Personal information
- Born: 1987 (age 37–38) St. Albert, Alberta

Career information
- College: Northern Arizona

Career history
- 2009–2010: Northern Arizona Lumberjacks (Graduate assistant)
- 2013: Edmonton Eskimos (Offensive assistant)
- 2014: Ottawa Redblacks (Offensive assistant)
- 2015: Ottawa Redblacks (Running backs coach)
- 2016–2019: Edmonton Eskimos (Quarterbacks coach)
- 2018: Edmonton Eskimos (Pass game coordinator)
- 2019: Edmonton Eskimos (Offensive coordinator)
- 2020–2024: BC Lions (Offensive coordinator)
- 2025–present: Edmonton Elks (Offensive coordinator) (Assistant head coach)

= Jordan Maksymic =

Canadian gridiron football coach

Jordan Maksymic is a Canadian professional football coach who is the offensive coordinator and assistant head coach for the Edmonton Elks of the Canadian Football League (CFL).

==Early life==
Maksymic grew up in St. Albert, Alberta, where he played at quarterback for his high school team, the Bellerose Bulldogs. Upon graduation, he joined the team as an assistant coach for 2005 and 2006. His neighbour, Tom Higgins, had introduced him to football while he was he head coach and general manager of the Edmonton Eskimos and invited him to work as a water boy in 2006 for the Calgary Stampeders while Higgins was the head coach for the team. He then worked as a video coordinator for the Stampeders in 2007 and 2008.

==Coaching career==
===Northern Arizona===
Maksymic worked as a graduate assistant for the Northern Arizona Lumberjacks in 2009 and 2010 while he went to school at Northern Arizona University.

===Edmonton Eskimos===
Maksymic was hired as the video coordinator for the Edmonton Eskimos in 2011 and also served in that role in 2012. He was added to the coaching staff as an offensive assistant in 2013.

===Ottawa Redblacks===
Maksymic was hired by the expansion Ottawa Redblacks in 2014 to serve as an offensive assistant on the coaching staff. He was promoted to running backs coach for the 2015 season where the team made an appearance in the 103rd Grey Cup.
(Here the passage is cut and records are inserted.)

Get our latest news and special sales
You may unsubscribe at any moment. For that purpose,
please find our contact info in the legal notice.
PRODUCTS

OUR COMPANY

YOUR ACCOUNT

===Edmonton Eskimos (II)===
In 2016, it was announced that Maksymic had re-joined the Edmonton Eskimos to be part of Jason Maas' staff as the team's quarterbacks coach. In 2018, he added the title of pass game coordinator in addition to his quarterback coaching duties. He was further promoted to offensive coordinator and quarterbacks coach for the 2019 season, although Maas continued to call the plays.

===BC Lions===
Following a coaching change in Edmonton, Maksymic joined the BC Lions in January 2020 as the team's offensive coordinator, reuniting him with former Redblacks head coach, Rick Campbell. In his first season calling plays, quarterback Michael Reilly led the league in passing and the Lions had two receivers, Bryan Burnham and Lucky Whitehead, named as CFL All-Stars.

===Edmonton Elks (III)===
On January 10, 2025, it was announced that Maksymic had been hired as the offensive coordinator and assistant head coach for the Edmonton Elks.